The Bionic chips aren't cheating to a win. They win GeekBench, and virtually any other cross-platform activity that you can throw at them. As I mentioned in another post, my iPhone 11 absolutely lays waste to my laptop with an i7-7700HQ processor at the JetStream 2 benchmark. Now this is a JavaScript benchmark that runs on completely different software stacks / OS / etc (my i7 running Windows 10, Chrome 80, etc), but it is layers and layers of dependencies on the performance of the platform. And my big beefy i7 is beaten by a tiny little mobile processor. It is quite remarkable.

It's a blazingly fast little processor. We would probably have seen them use them in other hardware sooner if Apple wasn't always suspicious that Intel was sandbagging in some way and was ready to wow the industry.
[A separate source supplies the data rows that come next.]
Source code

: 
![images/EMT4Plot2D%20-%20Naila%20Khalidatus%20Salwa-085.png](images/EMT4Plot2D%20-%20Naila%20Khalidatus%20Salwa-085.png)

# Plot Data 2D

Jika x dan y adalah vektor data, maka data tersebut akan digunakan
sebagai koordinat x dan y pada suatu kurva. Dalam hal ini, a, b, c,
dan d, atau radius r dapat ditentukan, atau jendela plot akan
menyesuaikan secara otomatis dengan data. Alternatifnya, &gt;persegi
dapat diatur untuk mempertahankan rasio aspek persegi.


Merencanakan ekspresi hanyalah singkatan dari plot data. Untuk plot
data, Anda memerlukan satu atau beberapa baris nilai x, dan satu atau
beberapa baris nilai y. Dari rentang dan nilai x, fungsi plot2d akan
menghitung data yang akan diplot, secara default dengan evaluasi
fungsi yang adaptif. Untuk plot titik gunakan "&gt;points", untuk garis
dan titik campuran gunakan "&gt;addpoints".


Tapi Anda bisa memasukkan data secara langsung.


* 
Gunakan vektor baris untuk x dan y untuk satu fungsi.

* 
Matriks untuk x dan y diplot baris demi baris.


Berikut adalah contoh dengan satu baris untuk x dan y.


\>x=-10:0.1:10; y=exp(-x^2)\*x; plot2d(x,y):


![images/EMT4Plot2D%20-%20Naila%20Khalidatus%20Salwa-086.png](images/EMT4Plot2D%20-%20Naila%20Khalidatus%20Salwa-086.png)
The Geekbench score is a pretty useless metric when you have a specific workload in mind. If you are choosing a machine for video editing you're not going to look at the Geekbench score. If you are choosing a machine for compiling code you're not going to look a the Geekbench score. If you need a machine for gaming you're not going to look at the Geekbench score. If you have no specific requirements then you might not even care about having the best performance.


At this point the conversation turns completely useless where we all tell ourselves that no benchmark matters.

Only they do. The Bionic chips are ridiculously performant, and are bound to have a much wider range with even moderate cooling.